Students at Saint Michael’s will find a wide array of opportunities to develop a broad view of the world and a deeper understanding of themselves through co-curricular Leadership Development in a variety of programs on campus. Achieving specified leadership levels in the co-curricular areas listed below fulfills the EL requirement.  For information on these opportunities contact the following:

Edmundite Campus Ministry: Anna Lester
Fire and Rescue Program: Peter Soons
Intercollegiate Athletics: Zaf Bludevich
Mobilization of Volunteer Efforts: Heidi St. Peter
Onion River Review: Prof. Will Marquess
Orientation Leadership and Student Association: Grace Kelly
Residence Life: Lou Dimasi
Army ROTC and Air Force ROTC
Wilderness Program: Todd Wright

Individualized Learning

Individualized learning is a monitored work or service experience (internship or community service project, for example) that relates to the student’s academic curriculum and/or career goals but does not carry academic credit.  It may satisfy the Experiential Learning Requirement and is customized by and for students.  Examples of individualized experiences for students include off-campus work experiences, service related projects and on-campus experiences that are not under the auspices of programs listed above.
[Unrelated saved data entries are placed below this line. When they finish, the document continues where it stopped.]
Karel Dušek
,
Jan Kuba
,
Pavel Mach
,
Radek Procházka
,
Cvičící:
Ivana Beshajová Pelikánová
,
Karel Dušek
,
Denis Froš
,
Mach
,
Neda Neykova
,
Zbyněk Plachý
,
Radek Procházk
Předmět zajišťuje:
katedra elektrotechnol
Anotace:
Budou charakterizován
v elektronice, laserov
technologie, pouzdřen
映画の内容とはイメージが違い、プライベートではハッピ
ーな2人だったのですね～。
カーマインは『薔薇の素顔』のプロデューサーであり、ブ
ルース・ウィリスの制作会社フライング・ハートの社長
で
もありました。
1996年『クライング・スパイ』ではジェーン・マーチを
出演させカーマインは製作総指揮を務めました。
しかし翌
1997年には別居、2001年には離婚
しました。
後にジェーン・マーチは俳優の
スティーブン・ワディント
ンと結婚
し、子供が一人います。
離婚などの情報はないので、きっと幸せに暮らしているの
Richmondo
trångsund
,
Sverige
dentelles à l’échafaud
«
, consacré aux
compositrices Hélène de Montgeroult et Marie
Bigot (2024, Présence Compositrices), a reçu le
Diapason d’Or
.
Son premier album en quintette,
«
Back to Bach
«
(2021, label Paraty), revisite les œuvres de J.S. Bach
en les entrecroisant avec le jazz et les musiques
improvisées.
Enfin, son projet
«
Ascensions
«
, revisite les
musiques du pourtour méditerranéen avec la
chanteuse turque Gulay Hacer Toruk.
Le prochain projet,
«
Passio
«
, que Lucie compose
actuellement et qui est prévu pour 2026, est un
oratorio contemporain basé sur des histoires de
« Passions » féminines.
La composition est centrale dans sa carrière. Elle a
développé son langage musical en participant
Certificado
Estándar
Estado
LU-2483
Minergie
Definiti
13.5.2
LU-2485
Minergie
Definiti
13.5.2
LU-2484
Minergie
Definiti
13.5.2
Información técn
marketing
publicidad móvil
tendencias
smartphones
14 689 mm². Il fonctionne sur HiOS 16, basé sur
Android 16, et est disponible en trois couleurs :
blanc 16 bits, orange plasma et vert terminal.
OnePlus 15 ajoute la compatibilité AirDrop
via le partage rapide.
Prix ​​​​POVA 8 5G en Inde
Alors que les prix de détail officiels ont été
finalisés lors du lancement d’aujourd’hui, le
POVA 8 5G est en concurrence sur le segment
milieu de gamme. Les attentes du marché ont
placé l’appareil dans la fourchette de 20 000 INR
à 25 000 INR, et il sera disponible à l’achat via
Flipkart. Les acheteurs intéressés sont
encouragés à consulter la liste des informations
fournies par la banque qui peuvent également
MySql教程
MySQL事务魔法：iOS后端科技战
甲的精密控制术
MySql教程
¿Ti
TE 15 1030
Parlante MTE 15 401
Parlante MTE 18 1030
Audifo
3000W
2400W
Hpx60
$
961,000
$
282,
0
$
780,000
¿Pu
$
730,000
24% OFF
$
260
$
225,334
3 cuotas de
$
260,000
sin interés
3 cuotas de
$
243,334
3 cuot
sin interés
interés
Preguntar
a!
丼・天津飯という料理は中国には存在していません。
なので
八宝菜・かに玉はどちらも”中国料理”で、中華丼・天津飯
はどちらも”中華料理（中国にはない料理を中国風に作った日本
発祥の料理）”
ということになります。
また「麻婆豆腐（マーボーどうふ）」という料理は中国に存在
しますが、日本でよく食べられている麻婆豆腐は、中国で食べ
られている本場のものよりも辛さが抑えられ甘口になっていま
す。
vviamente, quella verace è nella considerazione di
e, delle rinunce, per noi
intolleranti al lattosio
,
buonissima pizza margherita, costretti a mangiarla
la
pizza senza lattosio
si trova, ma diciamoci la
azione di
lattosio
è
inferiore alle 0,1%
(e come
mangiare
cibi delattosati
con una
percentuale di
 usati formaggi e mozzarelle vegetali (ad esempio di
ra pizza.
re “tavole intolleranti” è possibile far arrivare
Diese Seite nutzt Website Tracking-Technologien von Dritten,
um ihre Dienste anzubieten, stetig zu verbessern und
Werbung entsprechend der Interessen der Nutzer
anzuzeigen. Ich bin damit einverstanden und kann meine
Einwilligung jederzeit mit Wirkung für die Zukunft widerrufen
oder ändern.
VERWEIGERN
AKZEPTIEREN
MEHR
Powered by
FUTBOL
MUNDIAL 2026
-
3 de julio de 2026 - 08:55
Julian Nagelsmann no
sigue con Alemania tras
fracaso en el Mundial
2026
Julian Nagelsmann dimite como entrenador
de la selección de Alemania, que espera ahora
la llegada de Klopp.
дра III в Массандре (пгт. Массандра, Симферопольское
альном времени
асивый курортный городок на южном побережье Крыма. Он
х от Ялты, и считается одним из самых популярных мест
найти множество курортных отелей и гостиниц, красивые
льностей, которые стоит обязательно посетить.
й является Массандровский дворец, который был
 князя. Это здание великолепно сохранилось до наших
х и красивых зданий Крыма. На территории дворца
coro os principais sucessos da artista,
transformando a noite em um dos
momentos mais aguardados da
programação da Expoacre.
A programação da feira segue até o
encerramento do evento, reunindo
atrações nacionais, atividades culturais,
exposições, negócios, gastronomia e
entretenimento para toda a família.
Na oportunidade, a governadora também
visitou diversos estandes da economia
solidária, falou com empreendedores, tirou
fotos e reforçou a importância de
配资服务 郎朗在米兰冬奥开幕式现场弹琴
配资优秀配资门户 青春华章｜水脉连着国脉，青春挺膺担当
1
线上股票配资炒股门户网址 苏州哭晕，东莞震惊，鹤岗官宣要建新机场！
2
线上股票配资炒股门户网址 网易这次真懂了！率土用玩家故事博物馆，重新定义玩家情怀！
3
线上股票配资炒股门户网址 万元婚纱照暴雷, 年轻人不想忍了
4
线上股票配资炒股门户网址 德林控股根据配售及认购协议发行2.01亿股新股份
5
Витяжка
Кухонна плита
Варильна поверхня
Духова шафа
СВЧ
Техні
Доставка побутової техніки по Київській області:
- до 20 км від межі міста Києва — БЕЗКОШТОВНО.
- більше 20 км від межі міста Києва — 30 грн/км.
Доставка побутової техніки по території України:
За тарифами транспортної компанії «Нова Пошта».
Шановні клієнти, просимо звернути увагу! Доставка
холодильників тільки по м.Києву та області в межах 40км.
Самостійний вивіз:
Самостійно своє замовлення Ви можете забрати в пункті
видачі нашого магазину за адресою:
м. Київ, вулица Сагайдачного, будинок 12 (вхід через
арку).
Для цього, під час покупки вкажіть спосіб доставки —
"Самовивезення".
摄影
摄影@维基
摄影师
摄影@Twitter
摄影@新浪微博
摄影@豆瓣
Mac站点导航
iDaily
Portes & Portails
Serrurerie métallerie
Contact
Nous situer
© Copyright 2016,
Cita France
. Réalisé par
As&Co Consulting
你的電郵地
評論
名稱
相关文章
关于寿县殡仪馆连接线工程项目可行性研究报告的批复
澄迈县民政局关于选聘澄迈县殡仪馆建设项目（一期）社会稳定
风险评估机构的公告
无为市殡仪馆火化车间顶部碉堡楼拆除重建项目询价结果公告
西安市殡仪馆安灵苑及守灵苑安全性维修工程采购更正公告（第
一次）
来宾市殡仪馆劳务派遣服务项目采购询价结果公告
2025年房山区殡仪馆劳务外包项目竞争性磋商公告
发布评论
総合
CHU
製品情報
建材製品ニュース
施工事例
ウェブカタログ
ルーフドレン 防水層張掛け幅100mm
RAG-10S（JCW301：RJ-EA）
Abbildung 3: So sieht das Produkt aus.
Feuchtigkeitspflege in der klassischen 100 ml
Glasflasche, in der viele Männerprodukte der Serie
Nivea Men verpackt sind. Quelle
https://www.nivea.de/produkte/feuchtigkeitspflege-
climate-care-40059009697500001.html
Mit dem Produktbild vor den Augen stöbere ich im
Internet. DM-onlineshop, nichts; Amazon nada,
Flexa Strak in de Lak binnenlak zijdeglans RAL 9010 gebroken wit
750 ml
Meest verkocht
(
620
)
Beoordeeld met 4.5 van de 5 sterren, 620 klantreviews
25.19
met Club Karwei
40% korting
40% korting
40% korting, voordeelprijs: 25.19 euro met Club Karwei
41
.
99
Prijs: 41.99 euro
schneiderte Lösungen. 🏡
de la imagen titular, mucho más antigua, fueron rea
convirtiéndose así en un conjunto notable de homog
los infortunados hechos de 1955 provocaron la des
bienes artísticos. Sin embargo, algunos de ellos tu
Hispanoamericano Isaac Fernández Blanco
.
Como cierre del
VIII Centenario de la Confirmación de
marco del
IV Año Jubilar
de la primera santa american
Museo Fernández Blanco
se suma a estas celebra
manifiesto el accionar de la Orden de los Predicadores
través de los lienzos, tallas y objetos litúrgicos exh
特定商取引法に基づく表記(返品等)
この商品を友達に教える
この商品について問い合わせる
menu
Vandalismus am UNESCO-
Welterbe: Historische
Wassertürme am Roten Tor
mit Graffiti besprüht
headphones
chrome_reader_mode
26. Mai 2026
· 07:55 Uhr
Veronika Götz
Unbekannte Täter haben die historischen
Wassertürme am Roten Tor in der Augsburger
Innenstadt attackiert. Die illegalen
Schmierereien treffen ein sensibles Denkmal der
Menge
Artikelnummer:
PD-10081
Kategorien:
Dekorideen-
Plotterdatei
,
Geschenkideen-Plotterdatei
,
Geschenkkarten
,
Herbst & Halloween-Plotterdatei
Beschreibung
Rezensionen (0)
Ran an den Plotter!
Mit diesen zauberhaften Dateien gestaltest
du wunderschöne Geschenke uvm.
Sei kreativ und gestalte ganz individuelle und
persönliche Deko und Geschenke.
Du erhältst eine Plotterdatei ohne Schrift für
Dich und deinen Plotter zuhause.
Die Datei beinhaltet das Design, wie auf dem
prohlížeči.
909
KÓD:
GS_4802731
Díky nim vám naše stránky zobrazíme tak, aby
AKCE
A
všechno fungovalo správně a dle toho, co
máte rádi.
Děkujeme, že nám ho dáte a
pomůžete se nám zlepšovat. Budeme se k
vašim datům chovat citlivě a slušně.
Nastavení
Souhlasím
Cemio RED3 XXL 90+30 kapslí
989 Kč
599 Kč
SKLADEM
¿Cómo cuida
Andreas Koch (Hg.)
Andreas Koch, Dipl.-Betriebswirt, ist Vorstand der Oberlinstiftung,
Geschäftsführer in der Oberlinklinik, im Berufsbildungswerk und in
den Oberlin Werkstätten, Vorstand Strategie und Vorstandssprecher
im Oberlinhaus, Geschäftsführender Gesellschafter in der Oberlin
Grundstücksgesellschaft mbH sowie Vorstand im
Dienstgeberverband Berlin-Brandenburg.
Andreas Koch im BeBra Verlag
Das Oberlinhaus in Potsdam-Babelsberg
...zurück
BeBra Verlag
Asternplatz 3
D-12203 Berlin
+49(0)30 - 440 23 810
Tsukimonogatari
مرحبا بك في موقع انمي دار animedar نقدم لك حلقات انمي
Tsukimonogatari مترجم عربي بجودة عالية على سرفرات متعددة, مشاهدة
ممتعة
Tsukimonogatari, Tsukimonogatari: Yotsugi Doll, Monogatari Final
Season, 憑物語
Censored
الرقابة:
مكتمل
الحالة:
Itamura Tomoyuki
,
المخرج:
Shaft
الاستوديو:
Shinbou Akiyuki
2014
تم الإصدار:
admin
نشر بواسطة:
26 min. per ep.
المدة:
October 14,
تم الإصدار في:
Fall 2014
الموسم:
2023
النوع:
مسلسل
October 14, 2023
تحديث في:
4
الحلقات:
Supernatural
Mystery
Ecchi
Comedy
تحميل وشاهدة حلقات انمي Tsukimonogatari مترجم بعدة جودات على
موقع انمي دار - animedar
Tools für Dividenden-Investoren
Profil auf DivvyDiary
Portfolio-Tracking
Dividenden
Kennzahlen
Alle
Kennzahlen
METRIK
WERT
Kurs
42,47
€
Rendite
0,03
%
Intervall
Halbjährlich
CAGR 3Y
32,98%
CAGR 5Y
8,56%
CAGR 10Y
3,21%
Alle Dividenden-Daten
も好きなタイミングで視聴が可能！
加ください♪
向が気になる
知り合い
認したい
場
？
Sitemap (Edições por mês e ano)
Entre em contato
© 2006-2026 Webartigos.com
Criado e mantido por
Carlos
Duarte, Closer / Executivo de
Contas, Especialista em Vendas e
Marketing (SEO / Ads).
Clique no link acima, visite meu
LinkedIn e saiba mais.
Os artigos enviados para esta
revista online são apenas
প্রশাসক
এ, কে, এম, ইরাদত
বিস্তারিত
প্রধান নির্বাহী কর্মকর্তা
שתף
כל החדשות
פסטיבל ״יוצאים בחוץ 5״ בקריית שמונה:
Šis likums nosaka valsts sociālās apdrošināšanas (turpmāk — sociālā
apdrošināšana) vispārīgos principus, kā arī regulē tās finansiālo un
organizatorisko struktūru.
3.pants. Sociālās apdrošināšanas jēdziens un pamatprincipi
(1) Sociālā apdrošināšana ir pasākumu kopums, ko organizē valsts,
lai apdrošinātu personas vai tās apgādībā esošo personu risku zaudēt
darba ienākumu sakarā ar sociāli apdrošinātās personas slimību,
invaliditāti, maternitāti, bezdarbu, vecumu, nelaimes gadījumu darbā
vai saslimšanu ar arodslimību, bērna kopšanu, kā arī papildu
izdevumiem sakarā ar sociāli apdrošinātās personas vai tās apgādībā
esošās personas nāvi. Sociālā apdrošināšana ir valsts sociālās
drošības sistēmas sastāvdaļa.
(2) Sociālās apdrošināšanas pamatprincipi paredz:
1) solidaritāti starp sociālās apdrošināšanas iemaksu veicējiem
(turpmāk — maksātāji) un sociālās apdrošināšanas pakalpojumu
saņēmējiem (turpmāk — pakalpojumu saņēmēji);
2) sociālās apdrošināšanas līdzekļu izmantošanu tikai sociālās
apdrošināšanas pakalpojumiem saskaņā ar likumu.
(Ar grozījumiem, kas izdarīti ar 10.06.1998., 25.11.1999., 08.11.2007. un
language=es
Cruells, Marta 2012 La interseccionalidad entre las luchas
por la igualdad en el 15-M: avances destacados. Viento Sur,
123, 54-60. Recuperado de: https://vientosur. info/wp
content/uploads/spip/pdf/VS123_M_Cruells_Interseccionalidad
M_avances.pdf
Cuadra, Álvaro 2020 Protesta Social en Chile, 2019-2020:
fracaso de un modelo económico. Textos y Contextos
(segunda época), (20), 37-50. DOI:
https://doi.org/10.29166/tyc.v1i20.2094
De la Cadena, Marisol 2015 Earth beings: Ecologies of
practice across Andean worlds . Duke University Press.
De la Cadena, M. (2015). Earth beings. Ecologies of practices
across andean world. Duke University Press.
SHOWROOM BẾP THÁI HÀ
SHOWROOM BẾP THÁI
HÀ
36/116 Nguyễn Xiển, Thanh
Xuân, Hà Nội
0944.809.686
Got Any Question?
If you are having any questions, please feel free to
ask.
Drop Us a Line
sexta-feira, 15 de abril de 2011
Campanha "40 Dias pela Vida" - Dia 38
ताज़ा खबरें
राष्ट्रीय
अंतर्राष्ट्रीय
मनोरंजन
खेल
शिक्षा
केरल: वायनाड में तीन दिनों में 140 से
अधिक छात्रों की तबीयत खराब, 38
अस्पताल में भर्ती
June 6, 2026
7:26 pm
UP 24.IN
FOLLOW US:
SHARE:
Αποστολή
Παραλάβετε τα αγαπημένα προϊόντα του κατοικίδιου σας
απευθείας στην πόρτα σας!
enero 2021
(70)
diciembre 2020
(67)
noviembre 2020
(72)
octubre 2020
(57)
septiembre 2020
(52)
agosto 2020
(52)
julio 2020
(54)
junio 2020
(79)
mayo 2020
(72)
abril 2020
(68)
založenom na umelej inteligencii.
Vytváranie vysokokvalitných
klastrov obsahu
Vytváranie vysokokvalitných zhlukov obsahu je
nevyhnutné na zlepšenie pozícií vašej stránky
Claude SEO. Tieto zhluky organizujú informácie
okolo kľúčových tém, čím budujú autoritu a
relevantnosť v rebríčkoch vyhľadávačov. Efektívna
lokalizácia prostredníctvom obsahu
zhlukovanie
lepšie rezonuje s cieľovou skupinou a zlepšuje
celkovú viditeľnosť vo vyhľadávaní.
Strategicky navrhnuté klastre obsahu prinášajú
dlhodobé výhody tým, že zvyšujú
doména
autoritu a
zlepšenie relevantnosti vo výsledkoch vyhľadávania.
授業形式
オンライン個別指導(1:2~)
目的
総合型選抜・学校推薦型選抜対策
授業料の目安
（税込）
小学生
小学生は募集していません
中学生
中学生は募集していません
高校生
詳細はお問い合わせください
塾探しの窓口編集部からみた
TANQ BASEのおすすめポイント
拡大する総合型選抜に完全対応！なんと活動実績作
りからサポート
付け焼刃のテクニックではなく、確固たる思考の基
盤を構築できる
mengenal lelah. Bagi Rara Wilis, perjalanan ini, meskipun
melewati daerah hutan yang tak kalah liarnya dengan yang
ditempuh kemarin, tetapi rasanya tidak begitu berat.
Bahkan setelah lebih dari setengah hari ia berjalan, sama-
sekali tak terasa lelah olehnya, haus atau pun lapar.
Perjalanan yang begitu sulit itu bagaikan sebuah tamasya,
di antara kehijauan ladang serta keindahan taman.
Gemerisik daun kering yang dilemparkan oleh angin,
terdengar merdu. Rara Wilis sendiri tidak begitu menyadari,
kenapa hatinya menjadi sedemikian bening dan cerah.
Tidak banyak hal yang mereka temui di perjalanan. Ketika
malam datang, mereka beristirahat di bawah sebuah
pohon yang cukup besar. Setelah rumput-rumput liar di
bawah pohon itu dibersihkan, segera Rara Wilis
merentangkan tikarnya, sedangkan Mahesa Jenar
Students selecting this option for completing the Experiential Learning Requirement will coordinate with a faculty or staff mentor. Together with the mentor, learning objectives, assignments and job responsibilities generally will be identified in advance.  While assignments will be customized to fit the individual needs of the student, typical assignments may include: journals, analysis papers, reflection papers and/or supervisor’s evaluation.  When all work is completed, the mentor notifies the Registrar’s Office. Guidelines for Individualized Learning will be available to mentors and students.